Designing compact, connected and gap-free reserves with systematic reserve site selection models

Protected areas play a crucial role in current global policies to mitigate the erosion of biodiversity and systematic reserve site selection models are increasingly involved in their design. These models address the optimisation problem that seeks to cover spaces hosting biodiversity features with nature reserves at a minimum cost for human activities. To increase the likelihood of a successful implementation, reserves need to be spatially consistent. Widely used decision support tools such as Marxan and PrioritizR commonly enforce compactness indirectly by penalising the reserve perimeter in the objective function. Few other optimisation models explicitly consider spatial properties such as limited fragmentation, connectivity of selected sites, and buffer zones around them, etc. So far, no reserve site selection model can guarantee the production of a connected, compact, and gap-free reserve all at once.
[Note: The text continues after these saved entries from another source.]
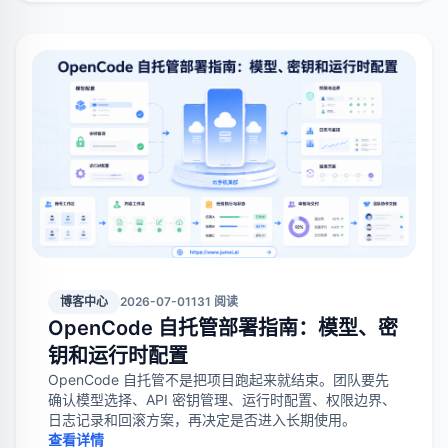
博客中心
2026-07-01
131 阅读
OpenCode 自托管部署指南：模型、密
钥和运行时配置
OpenCode 自托管不是把项目跑起来就结束。团队要先
确认模型选择、API 密钥管理、运行时配置、权限边界、
日志记录和回滚方案，再决定是否进入长期使用。
查看详情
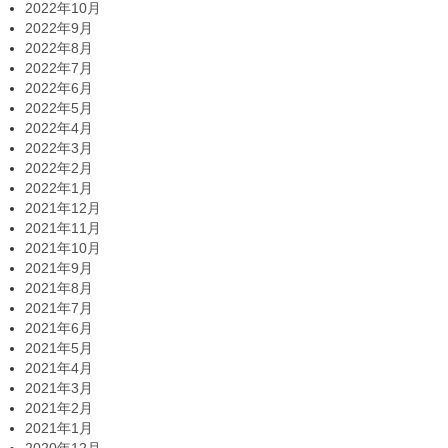
2022年10月
2022年9月
2022年8月
2022年7月
2022年6月
2022年5月
2022年4月
2022年3月
2022年2月
2022年1月
2021年12月
2021年11月
2021年10月
2021年9月
2021年8月
2021年7月
2021年6月
2021年5月
2021年4月
2021年3月
2021年2月
2021年1月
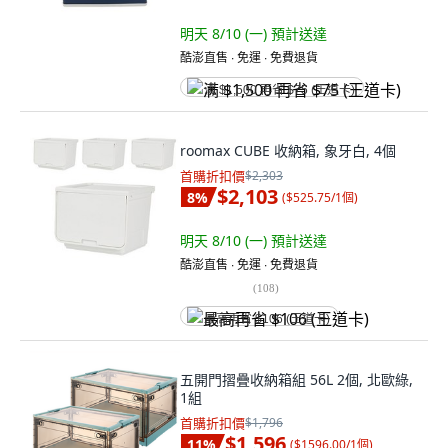
明天 8/10 (一)
預計送達
酷澎直售 ∙ 免運 ∙ 免費退貨
满 $1,500 再省 $75 (王道卡)
roomax CUBE 收納箱, 象牙白, 4個
首購折扣價
$2,303
$2,103
8
%
(
$525.75/1個
)
明天 8/10 (一)
預計送達
酷澎直售 ∙ 免運 ∙ 免費退貨
(
108
)
最高再省 $106 (王道卡)
五開門摺疊收納箱組 56L 2個, 北歐綠,
1組
首購折扣價
$1,796
$1,596
11
%
(
$1596.00/1個
)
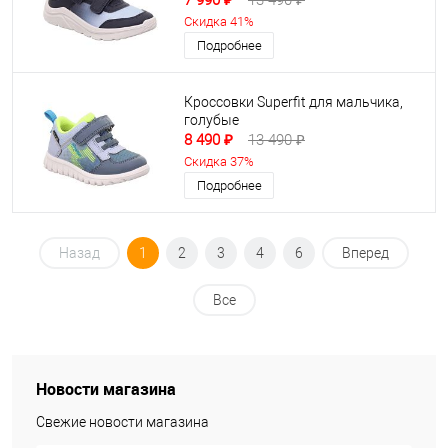
7 990 ₽
13 490 ₽
Скидка 41%
Подробнее
Кроссовки Superfit для мальчика,
голубые
8 490 ₽
13 490 ₽
Скидка 37%
Подробнее
Назад
1
2
3
4
6
Вперед
Все
Новости магазина
Свежие новости магазина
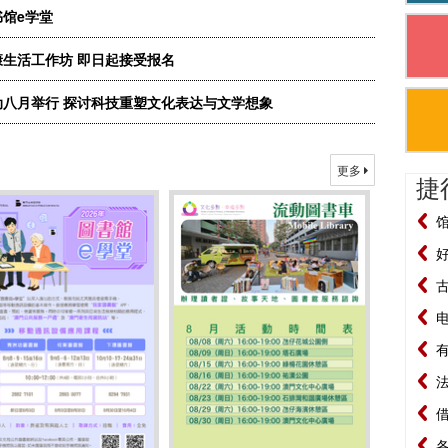
馆e学堂
生活工作坊 即日起接受报名
八月举行 探讨科技重塑文化表达与文学想象
更多
捷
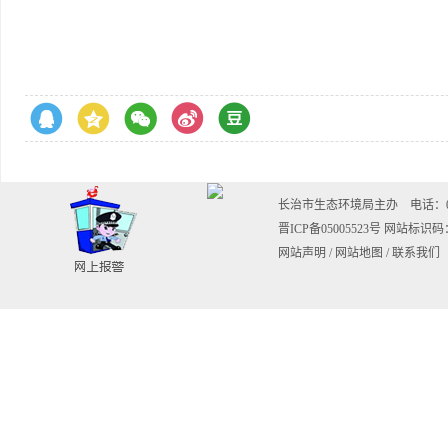
长治市生态环境局主办 电话：0355-20
晋ICP备05005523号
网站标识码：1
网站声明
/
网站地图
/
联系我们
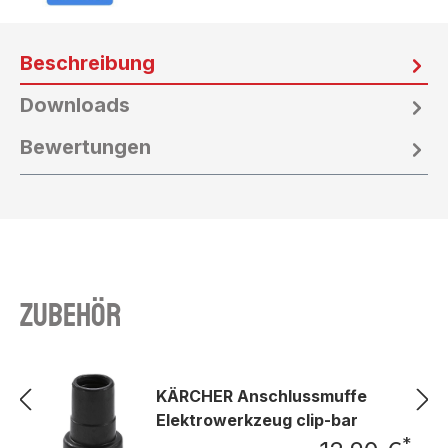
Beschreibung
Downloads
Bewertungen
Zubehör
KÄRCHER Anschlussmuffe
Elektrowerkzeug clip-bar
*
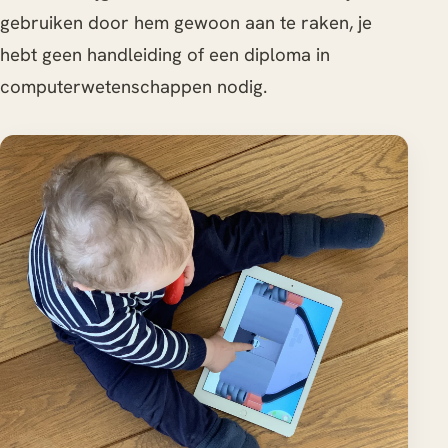
gebruiken door hem gewoon aan te raken, je
hebt geen handleiding of een diploma in
computerwetenschappen nodig.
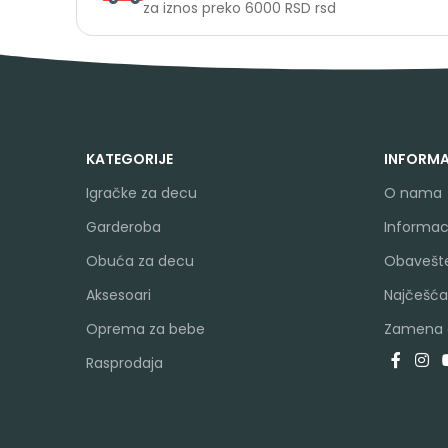
za iznos preko 6000 RSD rsd
KATEGORIJE
INFORMA
Igračke za decu
O nama
Garderoba
Informaci
Obuća za decu
Obavešte
Aksesoari
Najčešća
Oprema za bebe
Zamena a
Rasprodaja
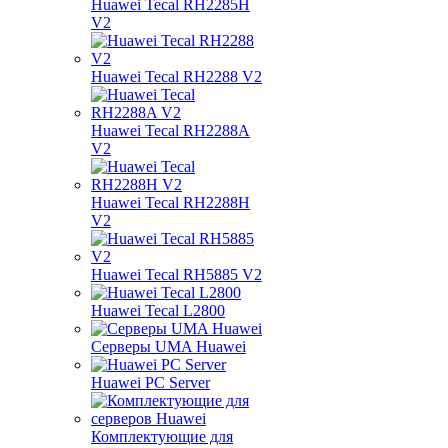
Huawei Tecal RH2285H
V2
Huawei Tecal RH2288 V2
Huawei Tecal RH2288A
V2
Huawei Tecal RH2288H
V2
Huawei Tecal RH5885 V2
Huawei Tecal L2800
Серверы UMA Huawei
Huawei PC Server
Комплектующие для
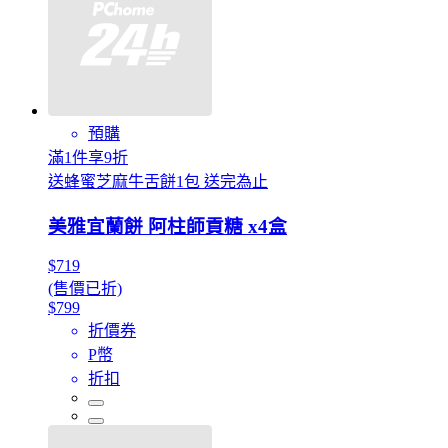
預購
滿1件享9折
送蜂蜜芝麻牛舌餅1包 送完為止
美雅宜蘭餅 阿柱師貢糖 x4盒
$719
(售價已折)
$799
折價券
P幣
折扣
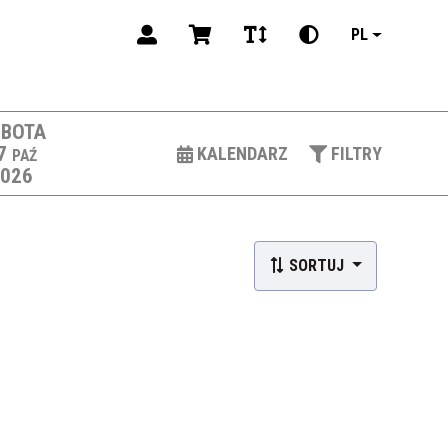
PL
BOTA
7
KALENDARZ
FILTRY
PAŹ
2026
SORTUJ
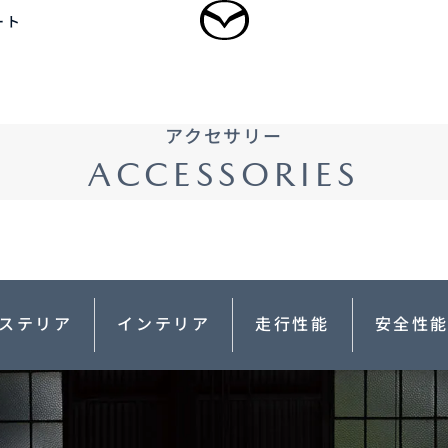
ート
ログイン
アクセサリー
乗用車
軽自動車
商用車・特装車
福祉車両
ACCESSORIES
新規会員登録
-
-
型 MAZDA CX
5
MAZDA CX
60
ドルSUV
ラージSUV
3,300,000〜（消費税込）
¥3,828,000〜（消費税込）
ステリア
インテリア
走行性能
安全性
タン見積り
DA TRANS
クティッドサービ
車種・グレード比較
MAZDA BRAND
オーナーアクセサリー
AMA
SPACE OSAKA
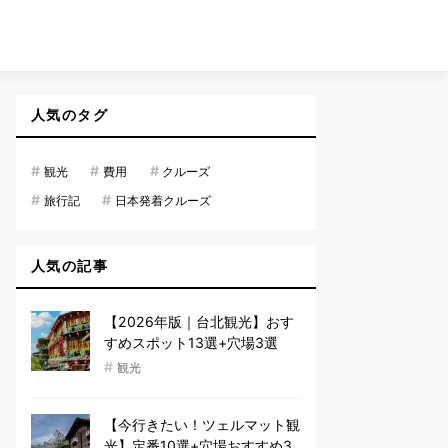
人気のタグ
#
#
#
観光
費用
クルーズ
#
#
旅行記
日本発着クルーズ
人気の記事
【2026年版｜台北観光】おす
すめスポット13選+穴場3選
#
観光
【今行きたい！ツェルマット観
光】定番10選+穴場おすすめ3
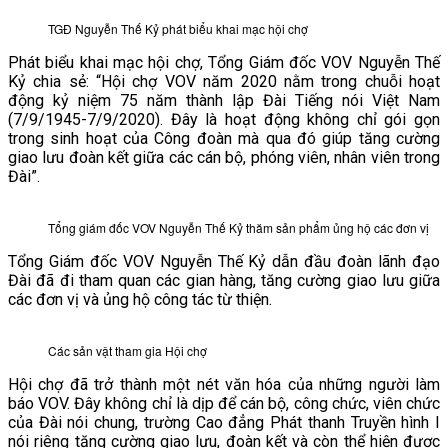
VĂN BẢN
TGĐ Nguyễn Thế Kỷ phát biểu khai mạc hội chợ
Phát biểu khai mạc hội chợ, Tổng Giám đốc VOV Nguyễn Thế
THƯ VIỆN
Kỷ chia sẻ: “Hội chợ VOV năm 2020 nằm trong chuỗi hoạt
động kỷ niệm 75 năm thành lập Đài Tiếng nói Việt Nam
(7/9/1945-7/9/2020). Đây là hoạt động không chỉ gói gọn
trong sinh hoạt của Công đoàn mà qua đó giúp tăng cường
giao lưu đoàn kết giữa các cán bộ, phóng viên, nhân viên trong
Đài”.
Tổng giám đốc VOV Nguyễn Thế Kỷ thăm sản phẩm ủng hộ các đơn vị
Tổng Giám đốc VOV Nguyễn Thế Kỷ dẫn đầu đoàn lãnh đạo
Đài đã đi tham quan các gian hàng, tăng cường giao lưu giữa
các đơn vị và ủng hộ công tác từ thiện.
Các sản vật tham gia Hội chợ
Hội chợ đã trở thành một nét văn hóa của những người làm
báo VOV. Đây không chỉ là dịp để cán bộ, công chức, viên chức
của Đài nói chung, trường Cao đẳng Phát thanh Truyền hình I
nói riêng tăng cường giao lưu, đoàn kết và còn thể hiện được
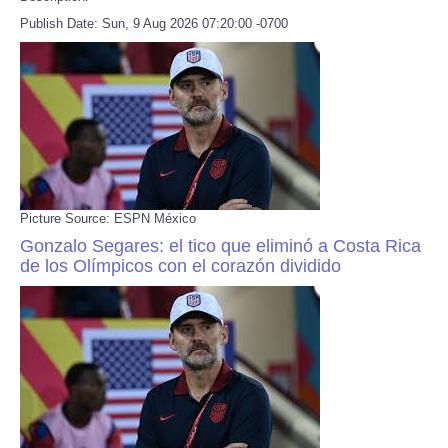
Publish Date: Sun, 9 Aug 2026 07:20:00 -0700
Picture Source: ESPN México
Gonzalo Segares: el tico que eliminó a Costa Rica
de los Olímpicos con el corazón dividido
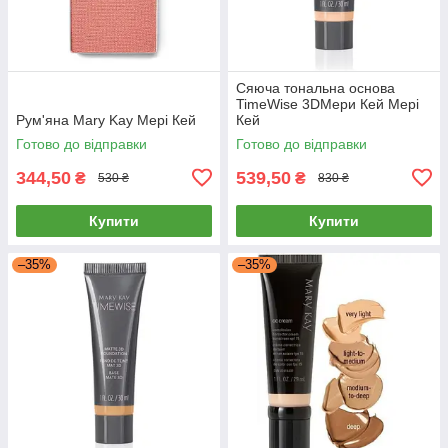
Сяюча тональна основа
TimeWise 3DМери Кей Мері
Рум'яна Mary Kay Мері Кей
Кей
Готово до відправки
Готово до відправки
344,50
539,50
₴
₴
530 ₴
830 ₴
Купити
Купити
–35%
–35%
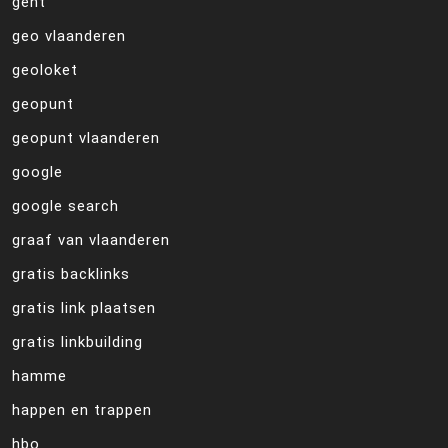
gent
geo vlaanderen
geoloket
geopunt
geopunt vlaanderen
google
google search
graaf van vlaanderen
gratis backlinks
gratis link plaatsen
gratis linkbuilding
hamme
happen en trappen
hbo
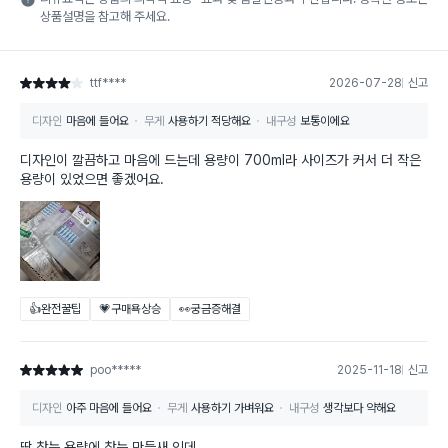
상품설명을 참고해 주세요.
ttf****
2026-07-28
신고
별점 4점
디자인
마음에 들어요
무게
사용하기 적당해요
내구성
보통이에요
디자인이 깔끔하고 마음에 드는데 용량이 700ml라 사이즈가 커서 더 작은
용량이 있었으면 좋겠어요.
👍완전꿀팁
💗구매욕상승
👀궁금증해결
poo*****
2025-11-18
신고
별점 5점
디자인
아주 마음에 들어요
무게
사용하기 가벼워요
내구성
생각보다 약해요
딱 찾는 용량에 찾는 만듦새 인데..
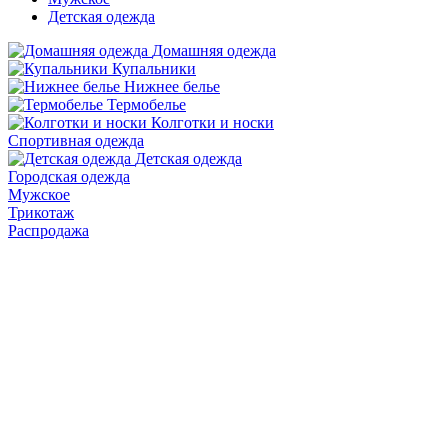
Детская одежда
Домашняя одежда
Купальники
Нижнее белье
Термобелье
Колготки и носки
Спортивная одежда
Детская одежда
Городская одежда
Мужское
Трикотаж
Распродажа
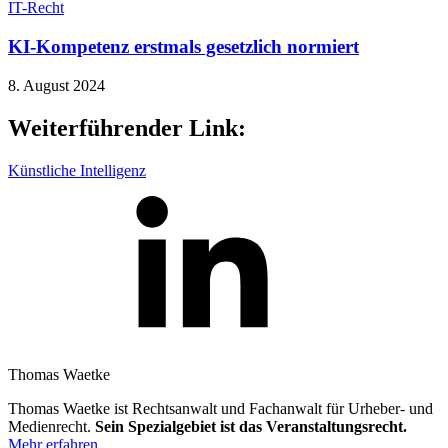
IT-Recht
KI-Kompetenz erstmals gesetzlich normiert
8. August 2024
Weiterführender Link:
Künstliche Intelligenz
Thomas Waetke
Thomas Waetke ist Rechtsanwalt und Fachanwalt für Urheber- und
Medienrecht.
Sein Spezialgebiet ist das Veranstaltungsrecht.
Mehr erfahren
The impossibility of designing reserve solutions with desirable spatial properties using existing models makes it difficult to implement such solutions in the real world. Therefore, we propose a mixed-integer linear program to build a reserve that is connected, compact, and gap-free. To enforce these spatial attributes within a reserve site selection model, we used a multicommodity flow approach. We tested the computational feasibility of our model on generated instances and the real instance of Fernando de Noronha. The results indicate that a single model can be used to enforce compactness, connectivity, and the absence of gaps. Using this optimisation model, conservation practitioners can design reserve solutions with desirable spatial properties, thereby increasing the likelihood of a successful implementation.

DOI: 10.1016/j.apm.2024.06.001

Reference

Brunel, A., Omer, J., Gicquel, A., & Lanco, S. (2024). Designing compact, connected and gap-free reserves with systematic reserve site selection models. Applied Mathematical Modelling, 134: 307-323.